Student Research Committee, Faculty of Nutrition and Food Science, Tabriz University of Medical Sciences, Tabriz, Iran.
Nutritional Biochemistry, School of Nutrition and Food Sciences, Tabriz University of Medical Sciences, Tabriz, Iran.
Clin Endocrinol (Oxf). 2019 Jan;90(1):94-101. doi: 10.1111/cen.13861. Epub 2018 Nov 12.
BACKGROUND & AIMS: Low serum 25-hydroxyvitamin D (25OHD) is common in obese people. Obesity is associated with a state of low-grade inflammation (meta-inflammation). There is an increasing evidence indicating that vitamin D has anti-adipogenic activity and immunoregulatory effect. This study aimed to assess the effect of vitamin D supplementation on meta-inflammation and fat mass in obese subjects with vitamin D deficiency.
In this double-blind placebo-controlled randomized clinical trial, 44 obese subjects with vitamin D deficiency (25OHD < 50 nmol/L) were assigned into vitamin D (a weight reduction diet + bolus weekly dose of 50 000 IU vitamin D) or placebo group (weight reduction diet + edible paraffin weekly) for 12 weeks. Weight, fat mass and serum levels of 25OHD, calcium, parathyroid hormone (PTH), monocyte chemoattractant protein-1 (MCP-1), interleukin-1β (IL-1β) and Toll-like receptor 4 (TLR4) were assessed before and after the intervention.

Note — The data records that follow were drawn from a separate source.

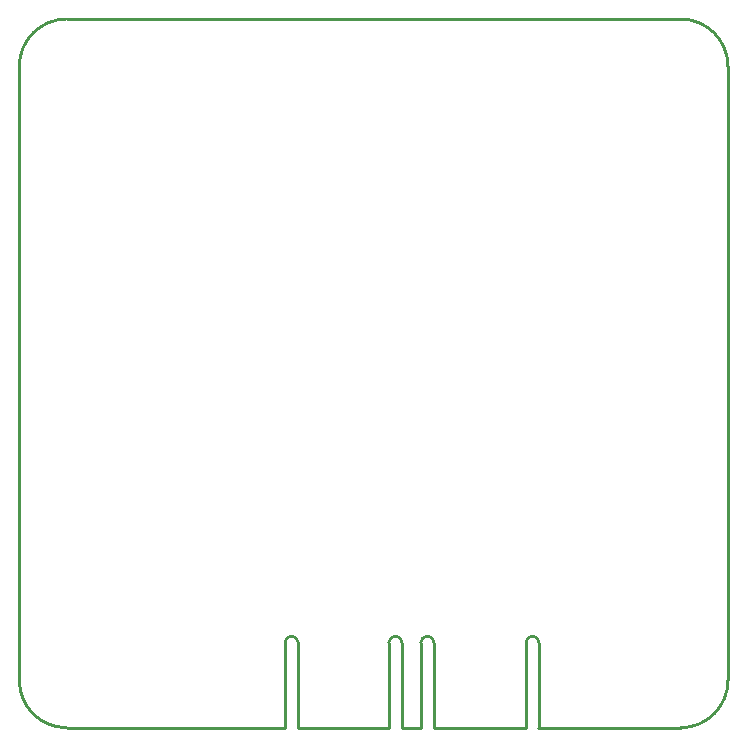
<source format=gbr>
G04 start of page 4 for group 2 idx 2 *
G04 Title: pmc, outline *
G04 Creator: pcb 1.99z *
G04 CreationDate: Fri 27 Sep 2013 09:22:41 AM GMT UTC *
G04 For: russ *
G04 Format: Gerber/RS-274X *
G04 PCB-Dimensions (mm): 62.00 62.00 *
G04 PCB-Coordinate-Origin: lower left *
%MOMM*%
%FSLAX43Y43*%
%LNOUTLINE*%
%ADD83C,0.254*%
G54D83*X5000Y61000D02*X57000D01*
X1000Y5000D02*Y57000D01*
X61000D02*Y5000D01*
X23500Y1000D02*X5000D01*
X44900D02*X57000D01*
X45000D02*Y8210D01*
X24600Y1000D02*X32300D01*
X43900D02*Y8210D01*
X24600Y1000D02*Y8210D01*
X23500Y1000D02*Y8210D01*
X36100Y1000D02*X43800D01*
X33400D02*X35000D01*
X33400D02*Y8210D01*
X32300Y1000D02*Y8210D01*
X36100Y1000D02*Y8210D01*
X35000Y1000D02*Y8210D01*
X57000Y61000D02*G75*G02X61000Y57000I0J-4000D01*G01*
X5000Y61000D02*G75*G03X1000Y57000I0J-4000D01*G01*
X57000Y1000D02*G75*G03X61000Y5000I0J4000D01*G01*
X5000Y1000D02*G75*G02X1000Y5000I0J4000D01*G01*
X24600Y8210D02*G75*G03X24050Y8760I-550J0D01*G01*
G75*G03X23500Y8210I0J-550D01*G01*
X33400D02*G75*G03X32850Y8760I-550J0D01*G01*
G75*G03X32300Y8210I0J-550D01*G01*
X45000D02*G75*G03X44450Y8760I-550J0D01*G01*
G75*G03X43900Y8210I0J-550D01*G01*
X36100D02*G75*G03X35550Y8760I-550J0D01*G01*
G75*G03X35000Y8210I0J-550D01*G01*
M02*

</source>
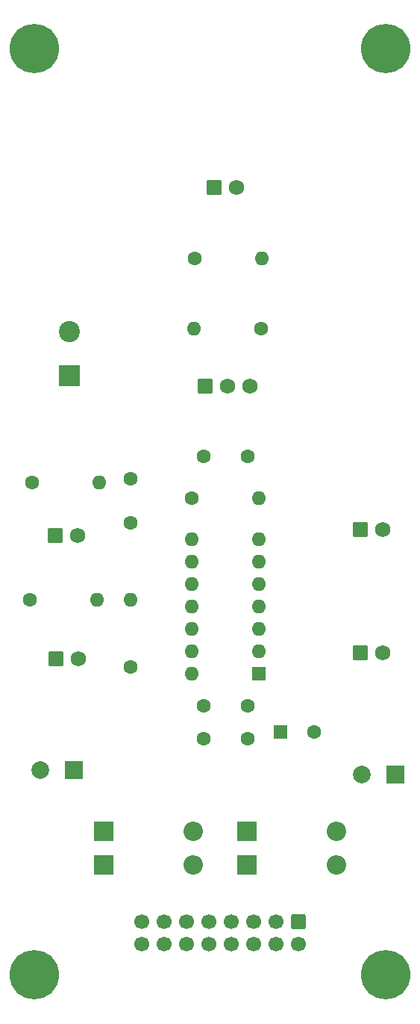
<source format=gbr>
%TF.GenerationSoftware,KiCad,Pcbnew,(6.0.7)*%
%TF.CreationDate,2023-02-21T16:01:17-05:00*%
%TF.ProjectId,HEADPHONE_AMP,48454144-5048-44f4-9e45-5f414d502e6b,rev?*%
%TF.SameCoordinates,Original*%
%TF.FileFunction,Soldermask,Bot*%
%TF.FilePolarity,Negative*%
%FSLAX46Y46*%
G04 Gerber Fmt 4.6, Leading zero omitted, Abs format (unit mm)*
G04 Created by KiCad (PCBNEW (6.0.7)) date 2023-02-21 16:01:17*
%MOMM*%
%LPD*%
G01*
G04 APERTURE LIST*
G04 Aperture macros list*
%AMRoundRect*
0 Rectangle with rounded corners*
0 $1 Rounding radius*
0 $2 $3 $4 $5 $6 $7 $8 $9 X,Y pos of 4 corners*
0 Add a 4 corners polygon primitive as box body*
4,1,4,$2,$3,$4,$5,$6,$7,$8,$9,$2,$3,0*
0 Add four circle primitives for the rounded corners*
1,1,$1+$1,$2,$3*
1,1,$1+$1,$4,$5*
1,1,$1+$1,$6,$7*
1,1,$1+$1,$8,$9*
0 Add four rect primitives between the rounded corners*
20,1,$1+$1,$2,$3,$4,$5,0*
20,1,$1+$1,$4,$5,$6,$7,0*
20,1,$1+$1,$6,$7,$8,$9,0*
20,1,$1+$1,$8,$9,$2,$3,0*%
G04 Aperture macros list end*
%ADD10C,5.600000*%
%ADD11RoundRect,0.250000X-0.620000X-0.620000X0.620000X-0.620000X0.620000X0.620000X-0.620000X0.620000X0*%
%ADD12C,1.740000*%
%ADD13C,1.600000*%
%ADD14O,1.600000X1.600000*%
%ADD15R,2.000000X2.000000*%
%ADD16C,2.000000*%
%ADD17R,2.200000X2.200000*%
%ADD18O,2.200000X2.200000*%
%ADD19R,1.600000X1.600000*%
%ADD20R,2.400000X2.400000*%
%ADD21C,2.400000*%
%ADD22RoundRect,0.250000X-0.600000X0.600000X-0.600000X-0.600000X0.600000X-0.600000X0.600000X0.600000X0*%
%ADD23C,1.700000*%
G04 APERTURE END LIST*
D10*
%TO.C,H2*%
X144920000Y-43500000D03*
%TD*%
D11*
%TO.C,J2*%
X107500000Y-112690000D03*
D12*
X110040000Y-112690000D03*
%TD*%
D13*
%TO.C,R1*%
X122940000Y-94500000D03*
D14*
X130560000Y-94500000D03*
%TD*%
D13*
%TO.C,C1*%
X116000000Y-97250000D03*
X116000000Y-92250000D03*
%TD*%
%TO.C,C4*%
X129250000Y-121750000D03*
X124250000Y-121750000D03*
%TD*%
D15*
%TO.C,C10*%
X146000000Y-125750000D03*
D16*
X142200000Y-125750000D03*
%TD*%
D11*
%TO.C,J6*%
X142000000Y-98000000D03*
D12*
X144540000Y-98000000D03*
%TD*%
D13*
%TO.C,R6*%
X104560000Y-105940000D03*
D14*
X112180000Y-105940000D03*
%TD*%
D13*
%TO.C,C2*%
X129250000Y-118000000D03*
X124250000Y-118000000D03*
%TD*%
D17*
%TO.C,D1*%
X112920000Y-132250000D03*
D18*
X123080000Y-132250000D03*
%TD*%
D13*
%TO.C,R4*%
X116000000Y-113560000D03*
D14*
X116000000Y-105940000D03*
%TD*%
D19*
%TO.C,U1*%
X130550000Y-114375000D03*
D14*
X130550000Y-111835000D03*
X130550000Y-109295000D03*
X130550000Y-106755000D03*
X130550000Y-104215000D03*
X130550000Y-101675000D03*
X130550000Y-99135000D03*
X122930000Y-99135000D03*
X122930000Y-101675000D03*
X122930000Y-104215000D03*
X122930000Y-106755000D03*
X122930000Y-109295000D03*
X122930000Y-111835000D03*
X122930000Y-114375000D03*
%TD*%
D11*
%TO.C,J4*%
X142000000Y-112000000D03*
D12*
X144540000Y-112000000D03*
%TD*%
D15*
%TO.C,C9*%
X109517677Y-125250000D03*
D16*
X105717677Y-125250000D03*
%TD*%
D11*
%TO.C,R3*%
X124460000Y-81750000D03*
D12*
X127000000Y-81750000D03*
X129540000Y-81750000D03*
%TD*%
D17*
%TO.C,D4*%
X129170000Y-136000000D03*
D18*
X139330000Y-136000000D03*
%TD*%
D13*
%TO.C,R7*%
X123250000Y-67250000D03*
D14*
X130870000Y-67250000D03*
%TD*%
D17*
%TO.C,D3*%
X112920000Y-136000000D03*
D18*
X123080000Y-136000000D03*
%TD*%
D19*
%TO.C,C5*%
X132947349Y-121000000D03*
D13*
X136747349Y-121000000D03*
%TD*%
D11*
%TO.C,J8*%
X125460000Y-59250000D03*
D12*
X128000000Y-59250000D03*
%TD*%
D20*
%TO.C,C6*%
X109000000Y-80552651D03*
D21*
X109000000Y-75552651D03*
%TD*%
D13*
%TO.C,C3*%
X124250000Y-89750000D03*
X129250000Y-89750000D03*
%TD*%
D22*
%TO.C,J3*%
X135000000Y-142460000D03*
D23*
X135000000Y-145000000D03*
X132460000Y-142460000D03*
X132460000Y-145000000D03*
X129920000Y-142460000D03*
X129920000Y-145000000D03*
X127380000Y-142460000D03*
X127380000Y-145000000D03*
X124840000Y-142460000D03*
X124840000Y-145000000D03*
X122300000Y-142460000D03*
X122300000Y-145000000D03*
X119760000Y-142460000D03*
X119760000Y-145000000D03*
X117220000Y-142460000D03*
X117220000Y-145000000D03*
%TD*%
D11*
%TO.C,J1*%
X107370000Y-98690000D03*
D12*
X109910000Y-98690000D03*
%TD*%
D13*
%TO.C,R2*%
X130810000Y-75250000D03*
D14*
X123190000Y-75250000D03*
%TD*%
D10*
%TO.C,H4*%
X144920000Y-148500000D03*
%TD*%
%TO.C,H1*%
X105080000Y-43500000D03*
%TD*%
D13*
%TO.C,R5*%
X104810000Y-92690000D03*
D14*
X112430000Y-92690000D03*
%TD*%
D17*
%TO.C,D2*%
X129170000Y-132250000D03*
D18*
X139330000Y-132250000D03*
%TD*%
D10*
%TO.C,H3*%
X105080000Y-148500000D03*
%TD*%
M02*

</source>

Vitamin D supplementation resulted in significant increase of serum 25OHD level (P < 0.001), and significant decrease in PTH (P < 0.001), MCP-1 (P < 0.05), IL-1β (P < 0.05) and TLR-4 (P < 0.05); compared to the baseline values in vitamin D group. Weight, BMI and fat mass decreased in both groups (P < 0.05). Between the groups, there were significant decrease in weight, fat mass, serum MCP-1 and PTH concentrations and significant increase in serum 25OHD concentrations after intervention with vitamin D supplementation compared to placebo (P < 0.05).
Improvement in vitamin D status in obese subjects with vitamin D deficiency in combination with weight loss diet resulted in weight, fat mass and MCP-1 decrease. Weight loss and vitamin D supplementation may act synergistically to reduce levels of meta-inflammation.
血清 25-羟维生素 D(25OHD)水平低在肥胖人群中较为常见。肥胖与低度炎症(代谢炎症)有关。越来越多的证据表明,维生素 D 具有抗脂肪生成活性和免疫调节作用。本研究旨在评估维生素 D 补充对维生素 D 缺乏的肥胖患者代谢炎症和脂肪量的影响。
在这项双盲安慰剂对照随机临床试验中,将 44 名维生素 D 缺乏的肥胖患者(25OHD<50nmol/L)分为维生素 D 组(减肥饮食+每周一次 50000IU 维生素 D 冲击剂量)和安慰剂组(减肥饮食+每周一次可食用石蜡),干预 12 周。分别在干预前后评估体重、脂肪量和血清 25OHD、钙、甲状旁腺激素(PTH)、单核细胞趋化蛋白-1(MCP-1)、白细胞介素-1β(IL-1β)和 Toll 样受体 4(TLR4)水平。
维生素 D 补充可显著提高血清 25OHD 水平(P<0.001),显著降低 PTH(P<0.001)、MCP-1(P<0.05)、IL-1β(P<0.05)和 TLR-4(P<0.05);与维生素 D 组的基线值相比。两组体重、BMI 和脂肪量均下降(P<0.05)。与安慰剂组相比,维生素 D 补充组干预后体重、脂肪量、血清 MCP-1 和 PTH 浓度降低,血清 25OHD 浓度升高,差异有统计学意义(P<0.05)。
维生素 D 缺乏的肥胖患者改善维生素 D 状态并结合减肥饮食可导致体重、脂肪量和 MCP-1 减少。减肥和维生素 D 补充可能具有协同作用,降低代谢炎症水平。